Le neuvième sommet le plus haut du monde et une source de fascination inépuisable pour les alpinistes.
La chronique Sport, c’est tous les mardis à 8h45 avec Barnabé Binctin dans Pour que tu rêves encore, la matinale de Radio Nova. Vous pouvez lire la chronique de ce mardi ci-dessous, ou bien l’écouter en podcast.
Dans l’Himalaya , le Nanga Parbat est le neuvième sommet le plus haut du monde (8 126 mètres !), mais aussi une source de fascination inépuisable pour les alpinistes. Il est l’un des « 8 000 » les plus compliqués et les plus exigeants à atteindre – ce qui lui vaut d’ailleurs le surnom pour le moins explicite de « Montagne tueuse ». De fait, plus d’une trentaine d’alpinistes y sont morts avant que l’on ne parvienne enfin à son sommet pour la première fois, en 1953.
Elisabeth Revol, exploit et drame
L’année dernière encore, un alpiniste y est resté après avoir atteint la cime. C’était il y a exactement un an, le 25 janvier 2018. La Française Elisabeth Revol atteignait le sommet, devenant ainsi la toute première femme à réussir l’ascension en hiver. Un exploit aussitôt transformé en drame, lorsqu’il s’avère que son compagnon de cordée, le Polonais Tomas Mackiewicz, souffre du mal aigu des montagnes, ce syndrome lié à la haute altitude. Devenu presque aveugle, les pieds et les mains gelés, du sang s’écoulant de la bouche, il est alors incapable de redescendre et, après l’avoir porté jusque dans une crevasse, 800 mètres plus bas, Elisabeth Revol, 1m56 pour 40 kilos, est obligée de le laisser pour tenter de sauver sa peau.

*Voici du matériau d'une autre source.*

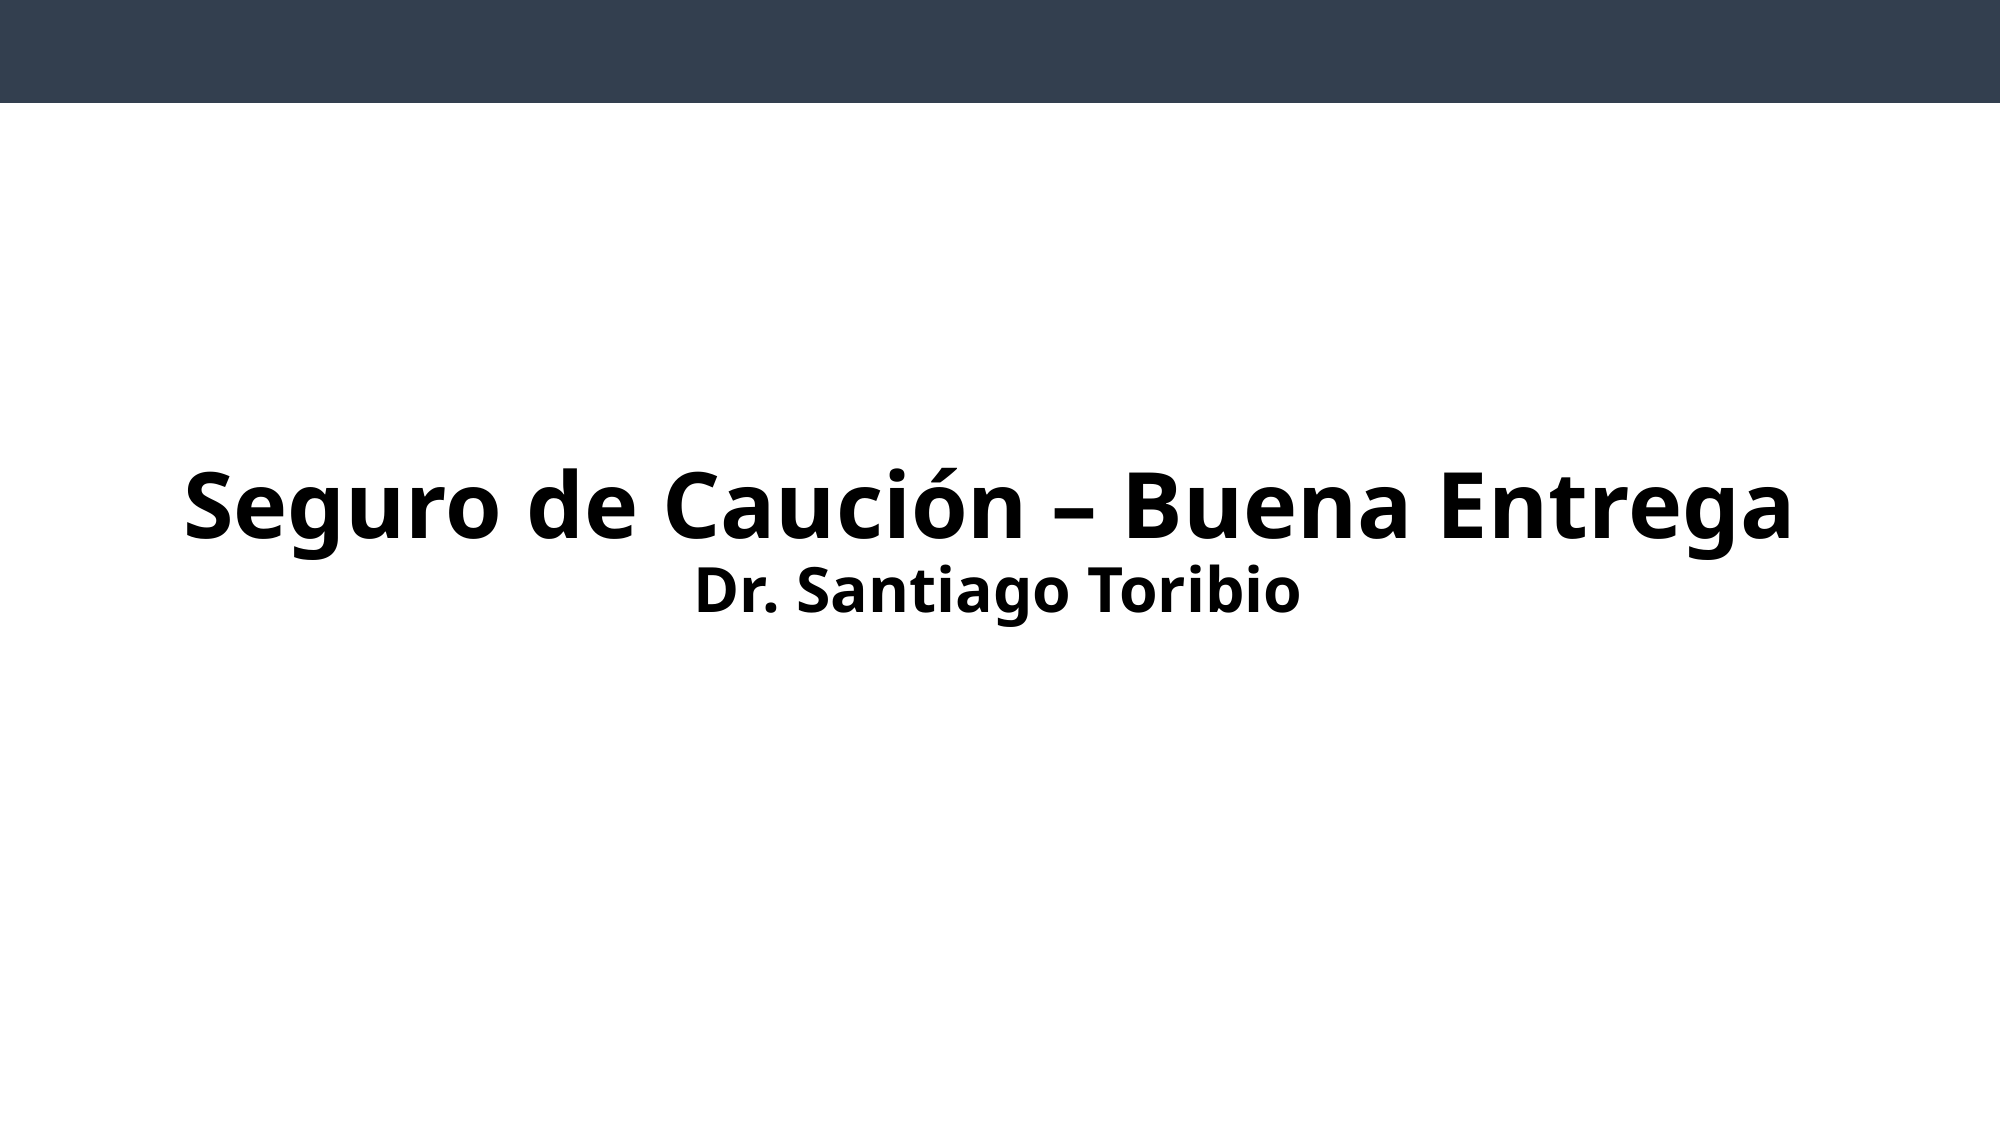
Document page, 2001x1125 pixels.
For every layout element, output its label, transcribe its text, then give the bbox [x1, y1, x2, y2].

title Seguro de Caución – Buena Entrega Dr. Santiago Toribio [127, 433, 1853, 652]
text_box [0, 0, 2000, 103]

Elle s’en sort au prix d’un effort surnaturel et d’un sauvetage inédit : après avoir descendu 1 000 mètres de dénivelé, toute seule, sans sommeil ni alimentation pendant 35 heures, à – 50°C, elle est finalement secourue par une expédition héliportée, avec deux alpinistes polonais, parmi les tous meilleurs du monde. C’est une opération de secours sans précédent, car il est très difficile de voler aussi haut dans de telles conditions. Elle est suivie en direct dans le monde entier, et même financée par une cagnotte participative sur internet.
Sauvetage critiqué
Pourtant, ce sauvetage in extremis a été largement critiqué, notamment en France. D’abord parce que l’alpinisme reste une activité assez marginale dans l’hexagone, par rapport à l’Italie ou à l’Allemagne, par exemple, qui comptent beaucoup plus d’adeptes.
C’est donc un sport sûrement moins compris, on reproche souvent aux alpinistes d’être des « trompe-la-mort » ou des « conquérants de l’inutile », en pointant du doigt l’absurdité d’une telle prise de risque. Ce à quoi ceux-ci répondent souvent que la prise de risque fait partie de la nature humaine et qu’elle est concomitante à l’histoire des sociétés.

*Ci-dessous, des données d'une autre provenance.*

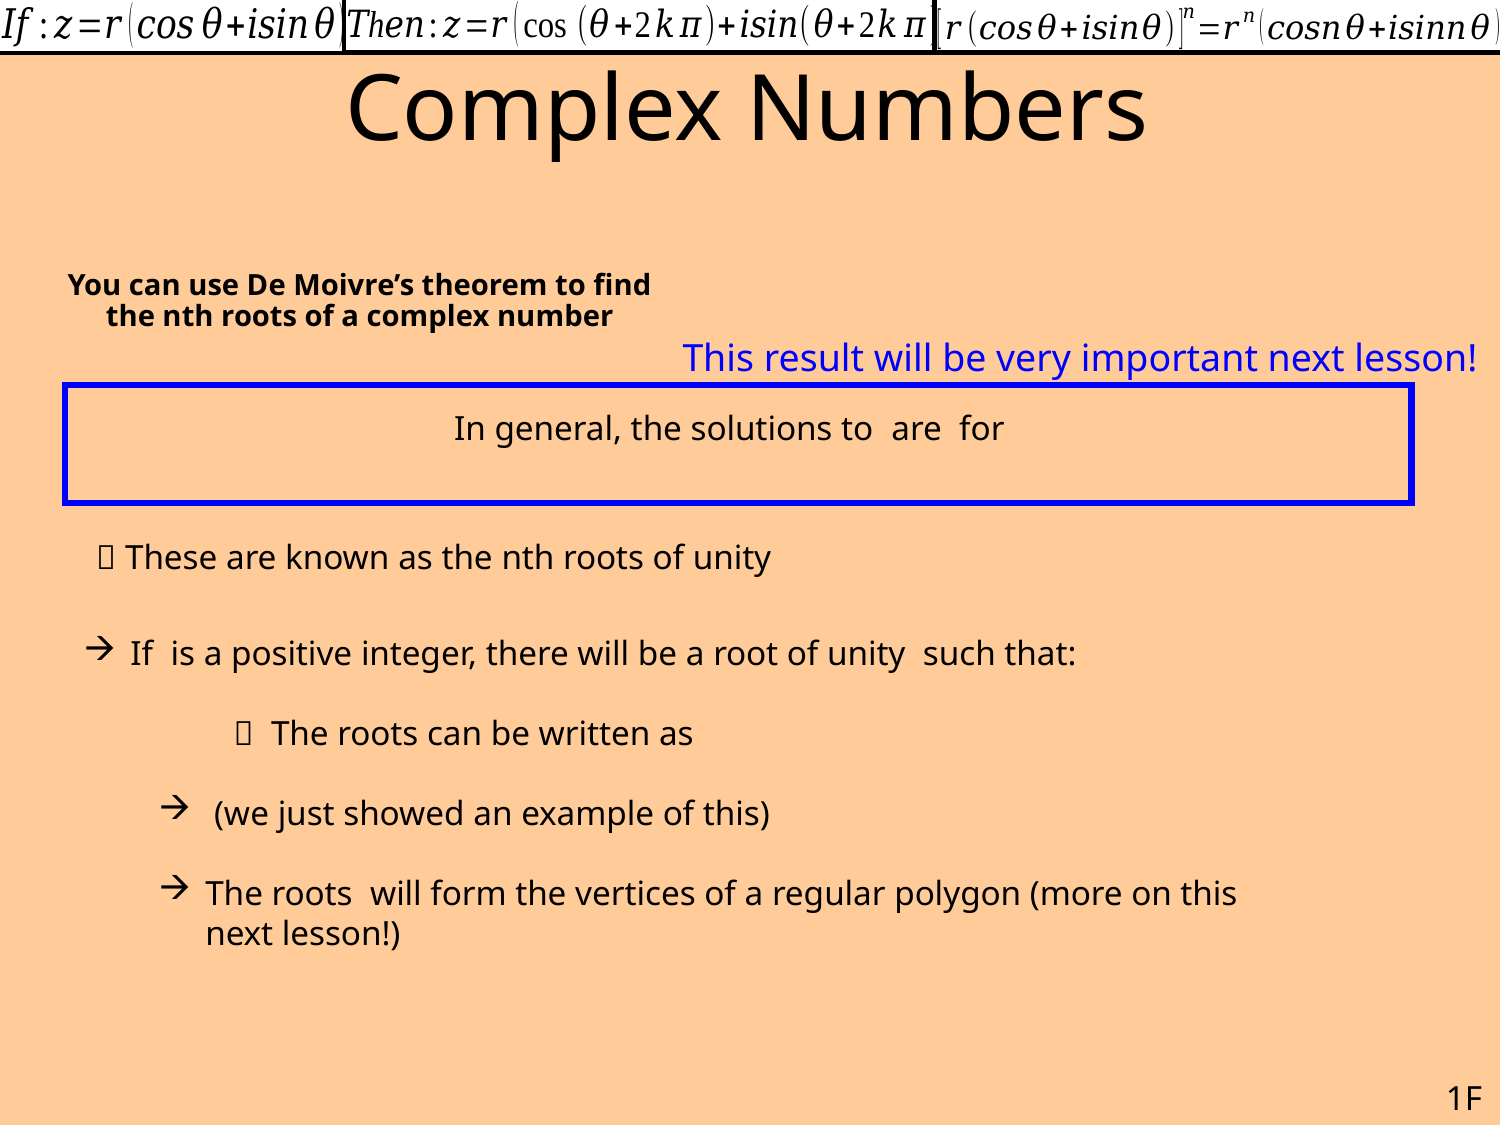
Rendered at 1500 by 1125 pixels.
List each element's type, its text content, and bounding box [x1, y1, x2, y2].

text_box [64, 384, 1413, 504]
text_box  These are known as the nth roots of unity [81, 529, 788, 584]
title Complex Numbers [100, 2, 1395, 220]
list You can use De Moivre’s theorem to find the nth roots of a complex number [37, 262, 682, 1047]
text_box 1F [1430, 1069, 1497, 1125]
text_box This result will be very important next lesson! [667, 326, 1494, 386]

Dans une interview publiée dans le dernier numéro de Society, Claude Gardien, journaliste et auteur du livre Les nouveaux alpinistes, explique que la pratique est comme un pas de côté dans le contexte ultra-sécuritaire : « Aujourd’hui, on a des airbags tout autour de nous qui nous protègent : des assurances, des règlementations, des normes, etc. Mais la critique permanente du risque dans nos sociétés est une forme de décadence, car c’est la non-prise de risque qui est une déviance. »
Et maintenant ?
Elisabeth Revol, quant à elle, continue d’être soignée, elle a dû être amputée aux mains et aux pieds, mais les séquelles sont aussi mentales. La revue XXI livrait un récit très sensible de toute cette histoire et de ses conséquences, dans son numéro d’automne – dont on ne peut que recommander la lecture.

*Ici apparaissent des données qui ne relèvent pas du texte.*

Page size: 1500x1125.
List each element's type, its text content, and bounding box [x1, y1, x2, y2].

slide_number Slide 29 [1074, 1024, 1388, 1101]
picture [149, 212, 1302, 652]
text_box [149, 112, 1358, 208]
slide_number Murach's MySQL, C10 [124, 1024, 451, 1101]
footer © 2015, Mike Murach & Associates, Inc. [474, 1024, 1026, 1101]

Il lui faudra du temps, mais Elisabeth Revol retournera probablement un jour en montagne, peut-être dans l’Himalaya. En attendant, cela n’a pas découragé d’autres alpinistes d’aller affronter à leur tour l’éperon rocheux : en ce moment même, l’italien Daniele Nardi et le britannique Tom Ballard sont lancés dans l’ouverture d’un tout nouvel itinéraire – une nouvelle voie comme on dit dans le jargon – pour atteindre le sommet du Nanga Parbat.